• [Data to examine]
* * * * *
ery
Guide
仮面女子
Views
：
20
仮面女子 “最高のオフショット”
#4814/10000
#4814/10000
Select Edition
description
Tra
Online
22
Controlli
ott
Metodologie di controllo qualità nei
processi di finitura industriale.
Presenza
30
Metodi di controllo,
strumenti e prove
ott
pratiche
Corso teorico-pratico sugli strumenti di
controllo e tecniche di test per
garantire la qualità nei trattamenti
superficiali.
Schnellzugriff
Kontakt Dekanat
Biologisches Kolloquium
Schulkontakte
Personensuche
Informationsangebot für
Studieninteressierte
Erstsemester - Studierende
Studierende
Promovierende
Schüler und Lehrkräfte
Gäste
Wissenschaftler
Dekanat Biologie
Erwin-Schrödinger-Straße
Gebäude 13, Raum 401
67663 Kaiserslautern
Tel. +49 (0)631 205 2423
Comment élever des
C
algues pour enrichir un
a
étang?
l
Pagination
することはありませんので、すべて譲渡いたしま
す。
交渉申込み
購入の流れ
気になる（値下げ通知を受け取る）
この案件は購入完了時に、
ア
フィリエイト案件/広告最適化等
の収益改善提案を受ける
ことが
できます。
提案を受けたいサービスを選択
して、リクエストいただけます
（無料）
* * * * *
• [Problem] The entries above must each be repeated exactly.

• [Exercise result]
ery
Guide
仮面女子
Views
：
20
仮面女子 “最高のオフショット”
#4814/10000
#4814/10000
Select Edition
description
Tra
Online
22
Controlli
ott
Metodologie di controllo qualità nei
processi di finitura industriale.
Presenza
30
Metodi di controllo,
strumenti e prove
ott
pratiche
Corso teorico-pratico sugli strumenti di
controllo e tecniche di test per
garantire la qualità nei trattamenti
superficiali.
Schnellzugriff
Kontakt Dekanat
Biologisches Kolloquium
Schulkontakte
Personensuche
Informationsangebot für
Studieninteressierte
Erstsemester - Studierende
Studierende
Promovierende
Schüler und Lehrkräfte
Gäste
Wissenschaftler
Dekanat Biologie
Erwin-Schrödinger-Straße
Gebäude 13, Raum 401
67663 Kaiserslautern
Tel. +49 (0)631 205 2423
Comment élever des
C
algues pour enrichir un
a
étang?
l
Pagination
することはありませんので、すべて譲渡いたしま
す。
交渉申込み
購入の流れ
気になる（値下げ通知を受け取る）
この案件は購入完了時に、
ア
フィリエイト案件/広告最適化等
の収益改善提案を受ける
ことが
できます。
提案を受けたいサービスを選択
して、リクエストいただけます
（無料）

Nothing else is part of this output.